Ainsi, j’ai fondé “la ferme de Noratomo” en 2013, “le quai d’Odaka” en 2015, et “l’atelier d’Odaka ” en 2017.
Je les ai fondés, ou plutôt je n’ai pas pu m’empêcher de le faire. Comme je ne sais que dire oui, il n’y avait qu’à consentir quand on me l’a demandé. Je pense que mon caractère a aussi influencé mon action.
Quand on me demandait ce que je faisais comme métier, je répondais que j’étais femme au foyer. Mais quand on me demandait de quoi je vivais, je ne savais pas quoi répondre. Je pense qu’il en était de même pour les habitants de la ville. Ne pas pouvoir répondre de quoi je vivais à l’époque, c’était un peu douloureux. J’avais le petit espoir qu’on puisse développer une petite industrie à Odaka. Je voulais aussi que les personnes qui avaient perdu le lien avec les autres se lieraient à nouveau avec eux. Les petits souhaits se sont accumulés.

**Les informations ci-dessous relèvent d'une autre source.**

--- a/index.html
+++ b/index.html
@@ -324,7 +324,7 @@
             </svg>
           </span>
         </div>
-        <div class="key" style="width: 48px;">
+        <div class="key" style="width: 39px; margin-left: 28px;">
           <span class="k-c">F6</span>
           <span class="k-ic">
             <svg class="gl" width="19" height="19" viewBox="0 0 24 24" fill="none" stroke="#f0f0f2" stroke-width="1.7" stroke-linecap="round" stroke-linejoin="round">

Les piments étaient les seuls produits agricoles qui échappaient aux dégâts des bêtes. En les vendant, on activerait l’économie et cela permettrait de développer une industrie. C’est ainsi que le projet des piments est né. On m’a dit souvent que la vente des piments était un projet malhonnête. D’abord, je vendais les plants pour cent yens. Puis je rachetais les piments qui avaient poussés. Enfin, je les transformais et je vendais les produits pour cinq cents yens. Tout le monde a ri de mon projet et ils ont dit que je me livrais à des pratiques commerciales malhonnêtes.
Du 11 mars jusqu’à présent, il n’y avait pas de sujet de conversation commun.

Ce que je demandais toujours pour commencer une conversation, c’était “Qu’est-ce que vous faisiez le 11mars ? Et qu’est-ce que vous avez fait après cela ? ” La discussion durait deux heures environ. On n’avait que le 11mars comme sujet de conversation. Mais au bout de huit ans, on a commencé à parler des piments. Je ne comprends pas bien comment s’est faite la réhabilitation de la communauté, mais à mon avis, les communautés ne sont pas créées, mais elles se forment naturellement.
Trois personnes ont participé à notre entreprise la première année.
L’année suivante, il y a eu soixante-quatre participations. Avec elles, on a utilisé divers endroits. Par exemple, le jardin de l’Administration, celui du centre de santé et de l’hygiène, une véranda à quatre étages … Le participant le plus âgé avait quatre-vingt-sept ans.
Comme la terre qu’on vendait dans les jardineries était pareille que celle vendue dans tout le pays, certains ont participé en employant cette terre pour ne pas qu’on s’inquiète de la radioactivité.
Maintenant, nous cultivons des produits agricoles variées et n’importe qui peut participer à notre activité.